The Asian Legacy Library has begun documenting and preserving South Asian text traditions by focusing on the “classical” works in Sanskrit. ALL has begun its mission in South Asia with a focus on the trans-regional Sanskritic culture that for at least 1,500 years spanned from modern day Afghanistan to Sri Lanka, the Malay Archipelago, and Indonesia.
As Sanskrit was the prestige language of learning, secular power, and spiritual life throughout the first 1,500 years of the Common Era, works in Sanskrit are an indispensable point of access to knowledge of the premodern world and for applying its gifts of wisdom in a modern context.
TRADITIONS OF KNOWING
The unique tradition of recovering the meaning of original texts through commentary originated in this part of the world.
Commonly known among traditional Sanskrit authors was the proper role commentary played in bringing to life what was inherent in an original manuscript.
Within Indian knowledge systems—and all forms of literary expression—is the inter-nesting of narrative with meaning in the mode of expression that conveys them.

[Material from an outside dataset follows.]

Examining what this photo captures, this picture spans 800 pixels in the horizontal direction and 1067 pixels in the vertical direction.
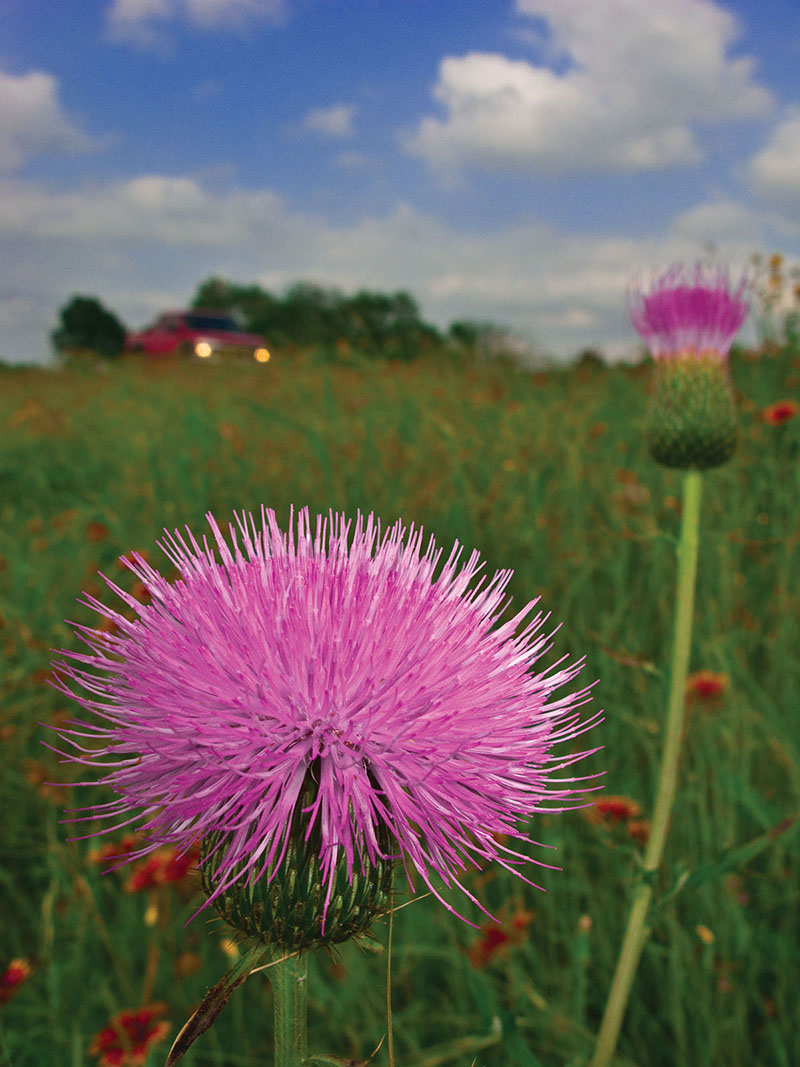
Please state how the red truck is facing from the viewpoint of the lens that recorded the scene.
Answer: facing the viewer and to the right of the viewer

The literary text was intended to only have meaning in the context of its commentary; in this sense, the commentary must not only be present, but present itself as part of the original, based on a logic that operated upon the recovery—rather than the discovery—of meaning.
The role of commentary has two main implications for the work of preservation. First, a text’s necessary openness to interpretation led to a rich diversity of interpretive systems. Second, premodern works of South Asia cannot stand alone or be understood without consideration of how a text was relevant to its physical community. This creates a tension between the conservative reliance upon lineage and therefore orthodoxy, and the emphasis on innovation within the guise of renaissance based on new discovery of timeless truths.
BOOK
CULTURE
There is no other place in the world where the oral tradition and the physically documented tradition are represented in such a unique way.
South Asia is home to the world’s oldest spiritual poetry, the Vedic hymns “seen” by poets in the very fabric of creation and addressed to personified forces of nature and the cosmos. First compiled some 1,500 years before the Common Era, these Sanskrit collections were transmitted orally without being committed to writing for another millennium. A strong “literary” tradition in the narrow sense of writing did not develop in India until the 1st century BCE.
Similarly, the diverse spiritual traditions of this extraordinary region share an emphasis on oral transmission through highly developed memory cultures. India’s wisdom traditions—Vedism, Hinduism, Buddhism, and Jainism, to name a few—emerged out of a dynamic interplay between the written and spoken word. Even as literary culture became increasingly widespread from the beginning of the Common Era, works that were composed in writing maintained the pretense of speech.
So while India transmitted knowledge and culture through manuscripts for around 2,000 years before the advent of print culture, the written word was never divorced from the living context which gave rise to it.
PERSONAL TRANSFORMATION
The modern approach and its path to personal transformation was never more evident than its origins in South Asia.
According to some of the most ancient and authoritative treatises for the Buddhist traditions, knowledge of the Dharma—the liberating spiritual truth taught by the Buddha in India 2,500 years ago—comes about as a result of the interplay among three kinds of understanding (prajñā):
- śruta: that which comes about as a result of study,
- cintā: that which arises from reflection, and
- bhāvanā: personal realization arising out of applying the first two in one’s spiritual practice.
It is this practical emphasis on how the transmission of knowledge must ideally lead to personal insight to be applied in lived experience that highlights the central roles of oral instruction and the teacher-student relationship in classical South Asian systems of learning. While of course not unique to India, the oral origins of traditional Indian learning continued to inform its structure long after texts had begun to be committed to writing.